INSTRUCTIONS TO FOLLOW |
Give the count of lines in the records below that contain "when", and say nothing more.

Items listed in a dataset
=======
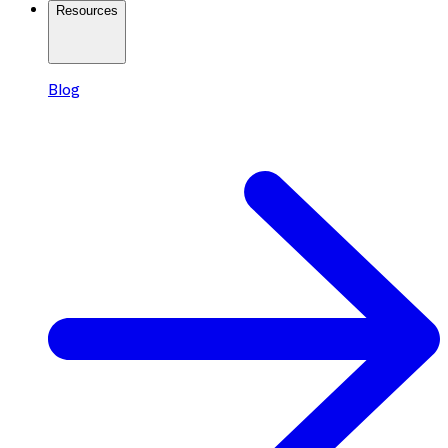
Resources
Blog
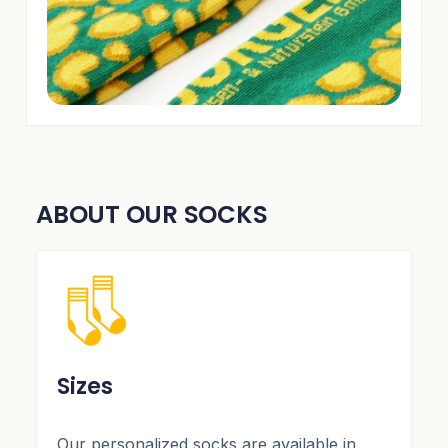
ABOUT OUR SOCKS
Sizes
Our personalized socks are available in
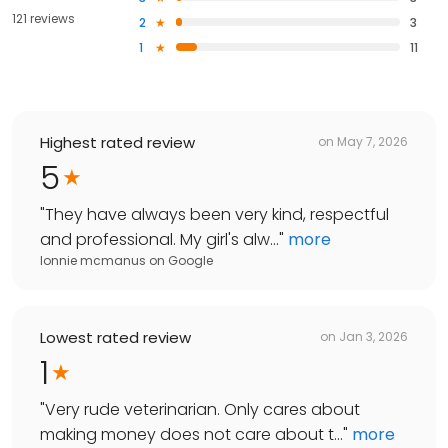
121 reviews
2
3
1
11
Highest rated review
on
May 7, 2026
5
"
They have always been very kind, respectful
and professional. My girl's alw...
"
more
lonnie mcmanus
on
Google
Lowest rated review
on
Jan 3, 2026
1
"
Very rude veterinarian. Only cares about
making money does not care about t...
"
more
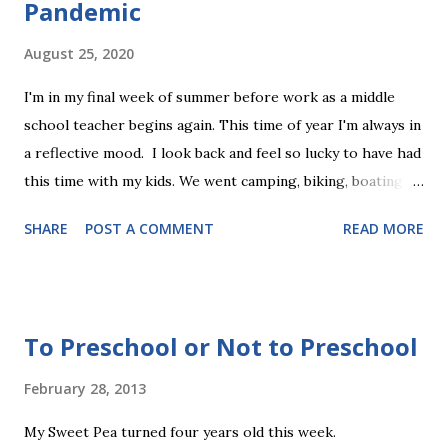
Pandemic
August 25, 2020
I'm in my final week of summer before work as a middle
school teacher begins again. This time of year I'm always in
a reflective mood. I look back and feel so lucky to have had
this time with my kids. We went camping, biking, boating,
golfing, and hiking. We celebrated my sister's wedding, we
SHARE
POST A COMMENT
READ MORE
did projects together, watched movies, and just hung out
at home. It really was everything that summer is meant to
be. There were many events and plans that we canceled due
to Covid, but we did all the most important things. We
To Preschool or Not to Preschool
missed friends, but I also reveled in the togetherness with
my little family unit. Today, I spent time registering for fall
February 28, 2013
childcare and activities. It's less than usual, but still I can
My Sweet Pea turned four years old this week.
see the pace of our lives picking up. As we move into a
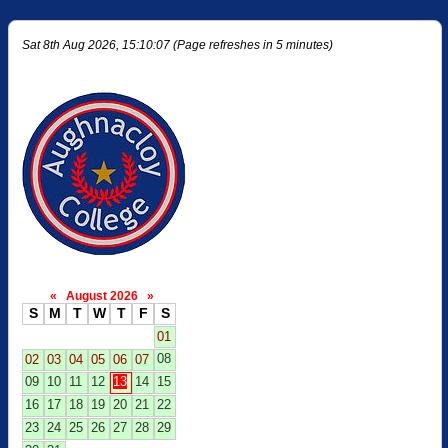
Sat 8th Aug 2026, 15:10:07 (Page refreshes in 5 minutes)
«
August 2026
»
S
M
T
W
T
F
S
01
08
02
03
04
05
06
07
09
10
11
12
13
14
15
16
17
18
19
20
21
22
23
24
25
26
27
28
29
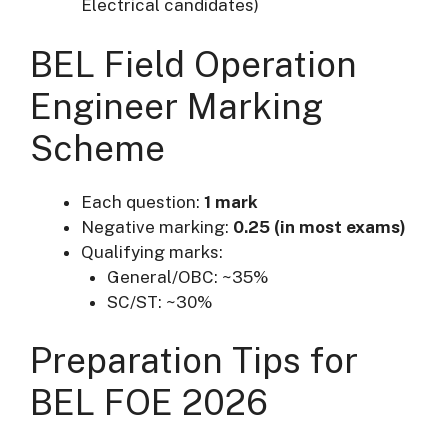
Electrical candidates)
BEL Field Operation
Engineer Marking
Scheme
Each question:
1 mark
Negative marking:
0.25 (in most exams)
Qualifying marks:
General/OBC: ~35%
SC/ST: ~30%
Preparation Tips for
BEL FOE 2026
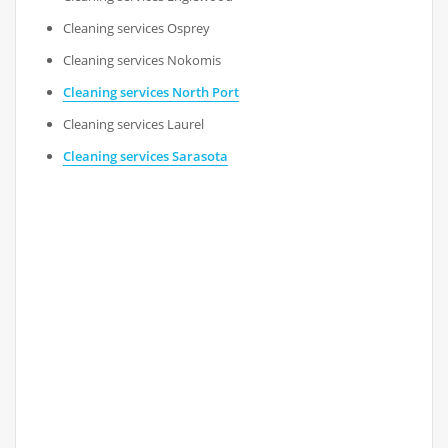
Cleaning services Osprey
Cleaning services Nokomis
Cleaning services North Port
Cleaning services Laurel
Cleaning services Sarasota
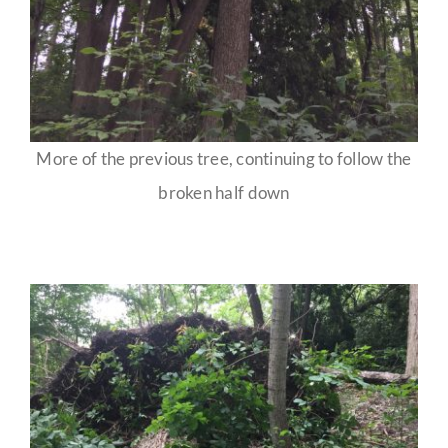
More of the previous tree, continuing to follow the
broken half down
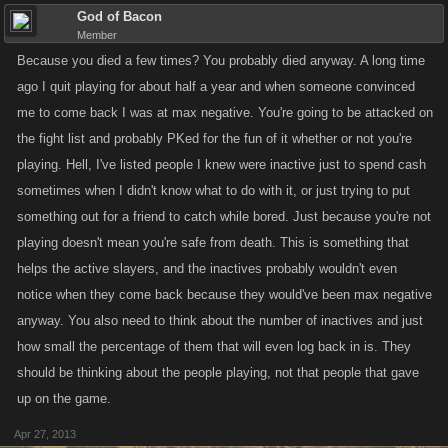
God of Bacon
Member
Because you died a few times? You probably died anyway. A long time
ago I quit playing for about half a year and when someone convinced
me to come back I was at max negative. You're going to be attacked on
the fight list and probably PKed for the fun of it whether or not you're
playing. Hell, I've listed people I knew were inactive just to spend cash
sometimes when I didn't know what to do with it, or just trying to put
something out for a friend to catch while bored. Just because you're not
playing doesn't mean you're safe from death. This is something that
helps the active slayers, and the inactives probably wouldn't even
notice when they come back because they would've been max negative
anyway. You also need to think about the number of inactives and just
how small the percentage of them that will even log back in is. They
should be thinking about the people playing, not that people that gave
up on the game.
Apr 27, 2013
=======
RESULT OF THE EXERCISE |
3